I have a gff3 file produced by an analysis step (specifically InterPro, but that's not terribly relevant here). Since that tool took a fasta file of proteins, all of the analysis results have coordinates respective to the analysed protein sequences
I'm trying to get these results to show up in a browser like JBrowse, the easiest way of doing this I found was to rebase the coordinates against the parent genome. E.g. if there was a match_part
from 1-100 of cdsA which is comprised of bases 200..300, then we'd update the match_part
to be 200..300, and change the parent reference to the parent genome.
I have a small tool that does this, but was wondering if anyone has a better solution (I just want to display them properly in JBrowse), or fully featured existing implementation of a rebasing tool like this?
Example
I have a gff file with my gene calls, like so:
##gff-version 3
##sequence-region Merlin 1 172788
Merlin GeneMark.hmm gene 2 691 -856.563659 + . ID=Merlin_1
Merlin GeneMark.hmm gene 1067 2011 -1229.683915 - . ID=Merlin_3
From this, those gene sequences were extracted, translated to protein sequences, and then run through some analysis step which generated some results/matches. In this case they're InterProScan results
Merlin feature polypeptide 1 229 . + . ID=Merlin_1
Merlin Gene3D protein_match 2 50 2.9E-21 + . ID=match%2477_2_50;Name=G3DSA:3.90.176.10;Target=Merlin_1 2 50;date=23-02-2015;status=T
In order to have these results visible, properly, in JBrowse, those coordinates need to be adjusted such that they reflect their coordinates respective to the parent genome.

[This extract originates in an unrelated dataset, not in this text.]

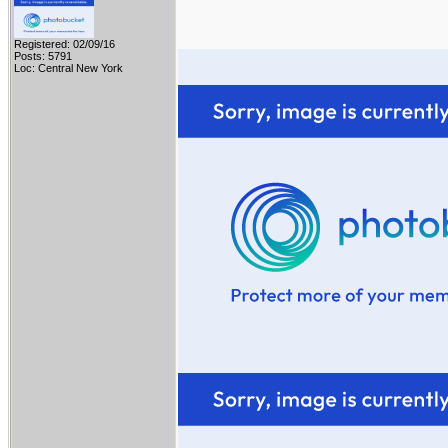
Registered: 02/09/16
Posts: 5791
Loc: Central New York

The feature with ID=Merlin_1, should be moved 1 base to the right, as the gene that was analysed to produce that match starts at base 2.
A hit with ID=Merlin_3, going from bases 1..11 (in the InterPro results) would need to be changed to the minus strand, and moved to 2000..2011 according to the parent genome.
Thanks! I'd looked at GT a while back, but didn't know about the offsetfile option.
Do you know if it handles strandedness? E.g. analysed feature is minus strand, 1000-1200, match_part is 1-100, so the final location should be minus strand, 1100-1200
Now I'm not so sure I'm thinking about the same thing you are. Perhaps a couple of examples would help clarify things.
Updated my post with a more descriptive example.